Taxes are one of the biggest expenses and can significantly diminish your investments, so making smart tax-saving choices is crucial to protecting them.
Investments such as permanent life insurance policies can be very tax-efficient, since proceeds are paid out free from income taxes. 529 accounts also allow you to save for education costs tax-deferred growth.
Equity Linked Savings Scheme (ELSS)
As a tax-saving investment option, ELSSs offer superior potential returns. They are market-linked instruments which offer returns based on the performance of their underlying portfolio; making them more appealing than other investments such as FDs, PPFs and NSCs and providing greater returns than life insurance policies; plus they feature a lower lock-in period of three years – ideal for those with long-term plans but tax savings goals in mind.
However, ELSS funds are high-risk investments as they invest primarily in equity-linked securities. Therefore, they are best suited for investors who understand the inherent risks involved with market-linked assets and who understand their own investing discipline and commitment to disciplined investing habits – thus taking advantage of compound returns to reap long-term returns. Investing via lump sum or Systematic Investment Plans (SIPs) allows investors to choose between investing large or small amounts regularly with discipline allowing compound returns over time to compound.
Public Provident Fund (PPF)
PPF (Public Provident Fund) is a long-term investment scheme offered by the Indian government, offering fixed interest and tax-free maturity. Furthermore, investors may claim a deduction up to Rs 1.5 lakh on investments made into PPF accounts.

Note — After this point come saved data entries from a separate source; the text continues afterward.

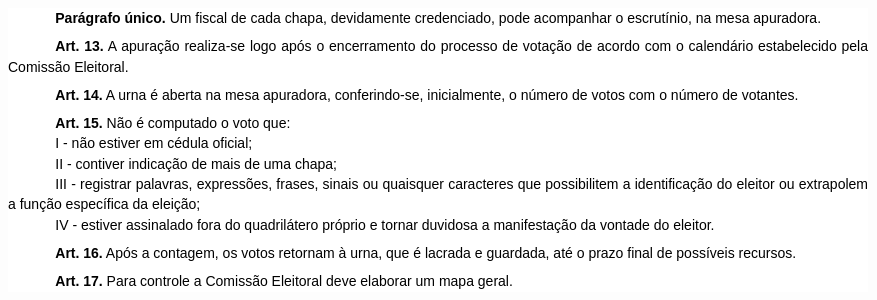 <p style='margin-top:0cm;margin-right:0cm;margin-bottom:6.0pt;margin-left:0cm;
text-align:justify;text-indent:35.45pt'><b><span style='mso-bidi-font-size:
12.0pt;font-family:Arial;color:black'>Parágrafo único.</span></b><span
style='mso-bidi-font-size:12.0pt;font-family:Arial;color:black;mso-bidi-font-weight:
bold'> </span><span style='mso-bidi-font-size:12.0pt;font-family:Arial;
color:black'>Um fiscal de cada chapa, devidamente credenciado, pode acompanhar
o escrutínio, na mesa apuradora.<o:p></o:p></span></p>

<p style='margin-top:0cm;margin-right:0cm;margin-bottom:6.0pt;margin-left:0cm;
text-align:justify;text-indent:35.45pt'><b><span style='mso-bidi-font-size:
12.0pt;font-family:Arial;color:black'>Art. 13.</span></b><span
style='mso-bidi-font-size:12.0pt;font-family:Arial;color:black'> A apuração
realiza-se logo após o encerramento do processo de votação de acordo com o
calendário estabelecido pela Comissão Eleitoral.<o:p></o:p></span></p>

<p style='margin-top:0cm;margin-right:0cm;margin-bottom:6.0pt;margin-left:0cm;
text-align:justify;text-indent:35.45pt'><b><span style='mso-bidi-font-size:
12.0pt;font-family:Arial;color:black'>Art. 14.</span></b><span
style='mso-bidi-font-size:12.0pt;font-family:Arial;color:black'> A urna é
aberta na mesa apuradora, conferindo-se, inicialmente, o número de votos com o
número de votantes.<o:p></o:p></span></p>

<p style='margin:0cm;margin-bottom:.0001pt;text-align:justify;text-indent:35.45pt'><b><span
style='mso-bidi-font-size:12.0pt;font-family:Arial;color:black'>Art. 15.</span></b><span
style='mso-bidi-font-size:12.0pt;font-family:Arial;color:black'> Não é
computado o voto que:<o:p></o:p></span></p>

<p style='margin:0cm;margin-bottom:.0001pt;text-align:justify;text-indent:35.45pt'><span
style='mso-bidi-font-size:12.0pt;font-family:Arial;color:black'>I - não estiver
em cédula oficial;<o:p></o:p></span></p>

<p style='margin:0cm;margin-bottom:.0001pt;text-align:justify;text-indent:35.45pt'><span
style='mso-bidi-font-size:12.0pt;font-family:Arial;color:black'>II - contiver
indicação de mais de uma chapa;<o:p></o:p></span></p>

<p style='margin:0cm;margin-bottom:.0001pt;text-align:justify;text-indent:35.45pt'><span
style='mso-bidi-font-size:12.0pt;font-family:Arial;color:black'>III - registrar
palavras, expressões, frases, sinais ou quaisquer caracteres que possibilitem a
identificação do eleitor ou extrapolem a função específica da eleição;<o:p></o:p></span></p>

<p style='margin-top:0cm;margin-right:0cm;margin-bottom:6.0pt;margin-left:0cm;
text-align:justify;text-indent:35.45pt'><span style='mso-bidi-font-size:12.0pt;
font-family:Arial;color:black'>IV - estiver assinalado fora do quadrilátero
próprio e tornar duvidosa a manifestação da vontade do eleitor.<o:p></o:p></span></p>

<p style='margin-top:0cm;margin-right:0cm;margin-bottom:6.0pt;margin-left:0cm;
text-align:justify;text-indent:35.45pt'><b><span style='mso-bidi-font-size:
12.0pt;font-family:Arial;color:black'>Art. 16.</span></b><span
style='mso-bidi-font-size:12.0pt;font-family:Arial;color:black'> Após a contagem,
os votos retornam à urna, que é lacrada e guardada, até o prazo final de
possíveis recursos.<o:p></o:p></span></p>

<p style='margin-top:2.0pt;margin-right:0cm;margin-bottom:2.0pt;margin-left:
0cm;text-align:justify;text-indent:35.45pt'><b><span style='mso-bidi-font-size:
12.0pt;font-family:Arial;color:black'>Art. 17.</span></b><span
style='mso-bidi-font-size:12.0pt;font-family:Arial;color:black'> Para controle
a Comissão Eleitoral deve elaborar um mapa geral.<o:p></o:p></span></p>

Investors can easily open a PPF account online through their bank accounts with participating financial institutions. Investors can select either “Self Account” or “Minor Account”, depending on whether it’s for themselves or minor children, then deposit money regularly either manually or through standing instructions.
An Individual Provident Fund (PPF) account can be opened by any Indian citizen who resides in India. Once open, account holders can select a beneficiary for their PPF and make partial and premature withdrawals under certain conditions. PPF accounts can be extended up to 15 years – investors may decide whether to extend it with or without contributing further funds.
National Savings Certificate (NSC)
NSC (National Savings Certificates) are tax-saving investments with fixed returns available through post offices, offering tax advantages comparable to PPF, ELSS Mutual Funds and National Pension Scheme (NPS).
Section 80C of the Income Tax Act allows National Savings Certificate investors to claim a maximum deduction of Rs 1.5 lakh annually from their taxable income. NSC interest compounded annually and paid on maturity without TDS deduction allows an investor to nominate any family member (even minors) as beneficiaries should they pass away before collecting his corpus.
Individuals looking to invest in National Savings Certificates can visit their nearest post office and provide the necessary documentation, including proof of identity, address and PAN card. Once their paperwork has been processed they can deposit either cash or demand draft investments and use the NSC calculator to calculate returns based on investment amount, interest rate and tenure.
National Pension Scheme (NPS)
The National Pension Scheme (NPS) can offer tax savings of up to Rs 1.5 lakh to both salaried and self-employed individuals, in addition to employer contributions which are also tax free.
The NPS scheme is overseen by professional pension fund managers with in-depth market knowledge who offer higher returns than most alternative investment vehicles, while having lower management charges than many alternatives.
NPS accounts are portable – you can take your NPS account with you if you change jobs or relocate, making this plan especially appealing for young people looking for various opportunities throughout their lifetimes. Furthermore, PFRDA regulations make NPS accounts easy to track and monitor performance as they offer low costs while compounding can help build up retirement corpuses over 35-40 years of investing.